A reporter for the Midland Reporter-Telegram described the spectacle as “a spaghetti of writhing angry reptiles” that emanates “a strange dense smell with an evil vomit-like edge to it.” Then, he wrote, “denim-clad Jaycees lob off their heads, strip their skin and disembowel their gizzards. The snake’s tiny hearts are set aside into a gory pile, each one still beating out its own rhythm — a hundred little pebble-sized hearts still twitching with life.”

There are other events, including a Miss Snake Charmer contest, which nets the winner a scholarship. And the snakes, the Jaycees note, aren’t sacrificed for nothing: Their skin is sold, their meat is eaten — plates of fried snake are a highlight of the event — and their venom is purchased for research.

But while the Sweetwater roundup boasts of being the world’s biggest, it’s also one of a dying breed.
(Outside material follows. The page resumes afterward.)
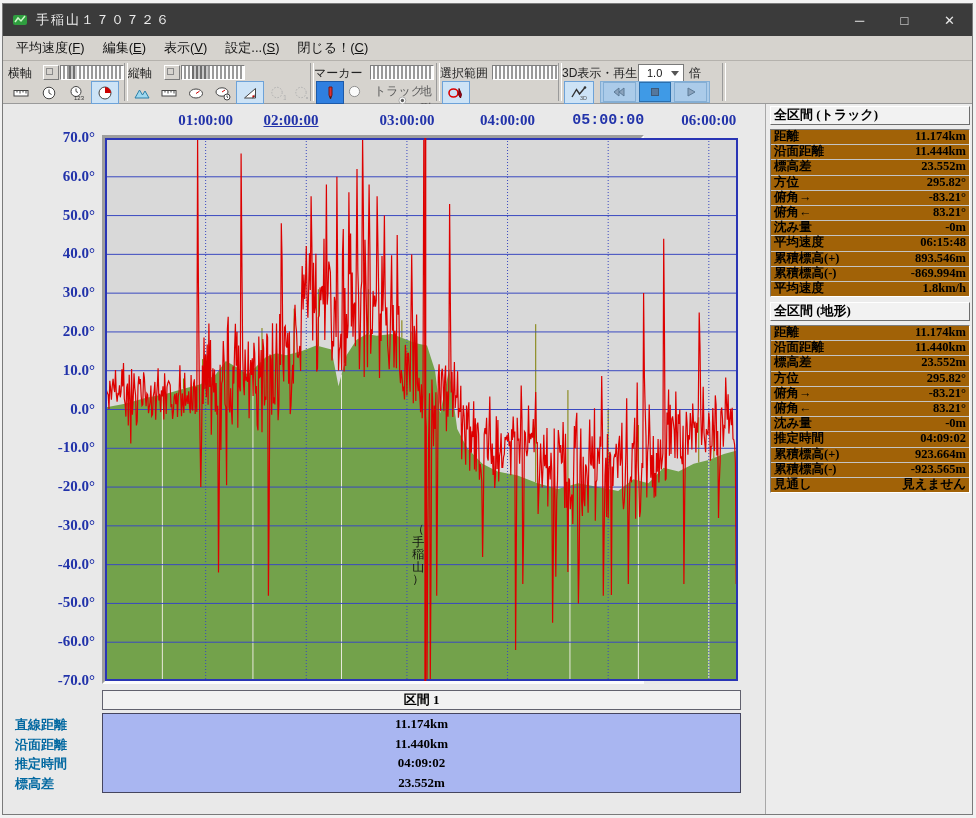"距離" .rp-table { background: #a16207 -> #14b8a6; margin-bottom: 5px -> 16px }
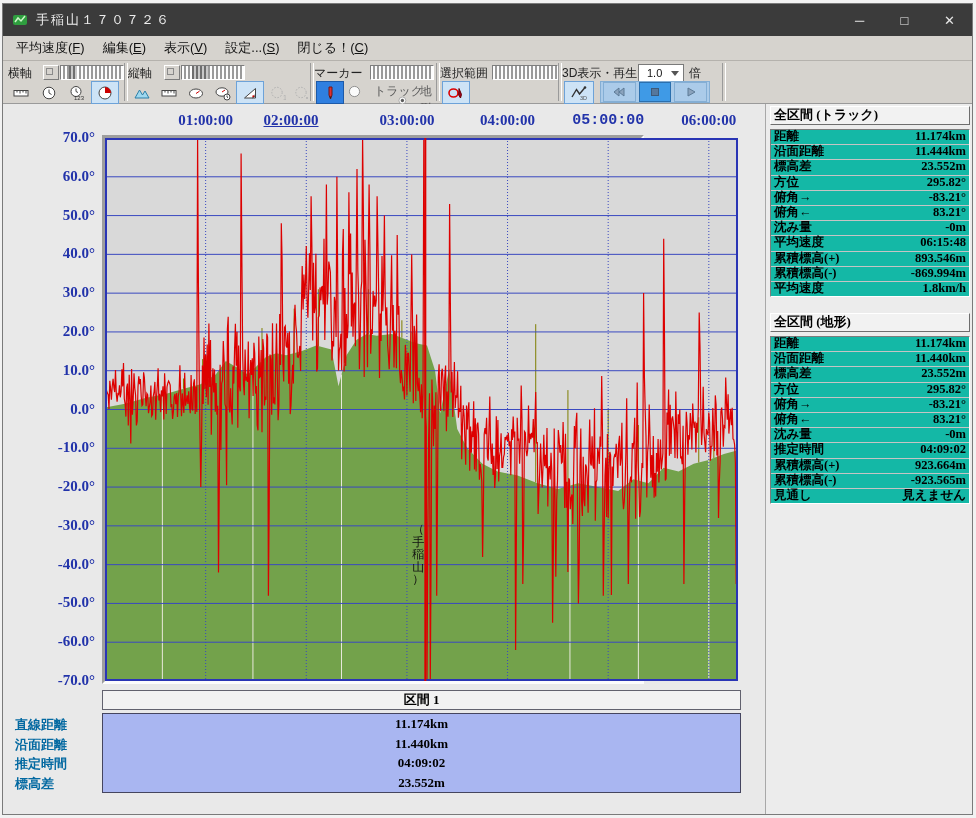"区間 1" .section-header { font-style: none -> italic }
Six states, five of them in the South, still host rattlesnake roundups, but the hunts have fallen out of fashion amid urbanization and complaints that they promote cruelty and a dysfunctional relationship with wildlife.

“At these events, it’s common to see snakes swollen and bloody from being restrained or thrown by handlers, dead and dying snakes, snakes too weak or stressed to defend themselves, unsanitary conditions, cruelty and dangers to the public,” Melissa Amarello, co-founder of the Tucson-based Advocates for Snake Preservation, said in a statement. “Rattlesnakes rattle when they are terrified, not angry or preparing to attack. … The sound of rattling at these roundups is in fact a thousand snakes screaming.”

Critics note that snakes aren’t really much of a menace. Each year, between 7,000 and 8,000 Americans are bit by venemous snakes, the Centers for Disease Control and Prevention says, and about six die. Four times more people were killed in lightning strikes in 2015.

David Steen, a wildlife biologist who specializes in amphibians and reptiles at Auburn University, said rattlesnake-bite victims include exterminators, drunk people and others who somehow mess with snakes.

“If you don’t do any of those things, the risks of getting bitten by a snake are really low. What does a snake have to gain by attacking you? It’s not going to try to eat you,” Steen said. “If we respect their place in the environment and also respect their space, then I think we can live alongside them with no problem at all.”

There’s no question, however, that the roundup is a crucial money-maker in a town where there’s not much else going on. An analysis found that last year’s event pumped $8.4 million into the local economy.